--- Begin TEXT PASSAGE ---

Team: RJ Walsh and Emin Topalovic.
Key Result(s): Tail-drop queues, coupled with asymmetric traffic flow to a single output, causes flows in ports with fewer flows to lose out on throughput. This issue occurs in a demonstration topology as well as a Fat Tree. We further show that routing style does not necessarily help alleviate this issue.
 Exposing Unfairness in Data Center Networks. Pawan Prakash, Advait Dixit, Y. Charlie Hu, and Ramana Kompella. NSDI 2012.
We explore the problem of TCP outcast as presented by . Outcast presents itself under two specific conditions. The first is the use of tail-drop queuing in your routers. The second is an asymmetry in the number of flows arriving at different ports of a router with the same destination. This causes port-blackout. Port-blackout occurs when a series of back-to-back packets coming into a port are dropped. So when two different ports send to one port, one of the senders gets unlucky and has its packets dropped due to port-blackout.
The asymmetry exacerbates this problem since the port with few flows could lose a flow’s congestion window tail. This leads to more catastrophic effects than seen with the other port, which may drop the same amount of packets but interspersed over a large number of flows. This is less consequential because from any one flow’s view only few packets are dropped leading TCP to react in a less severe fashion.
|Brocade FastIron GS series||Taildrop|
|Cisco Catalyst 3750-E||Weighted Taildrop|
|Cisco Nexus 5000||Taildrop|
Table 1. List of popular COTS routers and their queuing policy from 
The conditions for outcast are actually fairly easy to meet and are met by many data centers. The use of commodity off-the-shelf (COTS) routers means the tail-drop requirement is often satisfied as most COTS routers resort to this for their queuing control. Table 1 from  represents this by showing the queuing policy of common COTS routers.

--- End TEXT PASSAGE ---

**THE REQUEST:** According to the text on TCP outcast, why does the port with fewer flows suffer more than the port with many flows? Answer in one to three sentences.

--- Begin DATA LISTING ---

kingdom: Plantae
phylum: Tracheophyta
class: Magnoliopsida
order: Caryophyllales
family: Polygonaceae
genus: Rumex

--- End DATA LISTING ---

**FINAL ANSWER:** The port with few flows can lose the tail of a flow's congestion window, which has more catastrophic effects. The other port may drop the same number of packets, but the drops are spread across many flows. Each flow therefore sees only a few dropped packets, so TCP reacts less severely.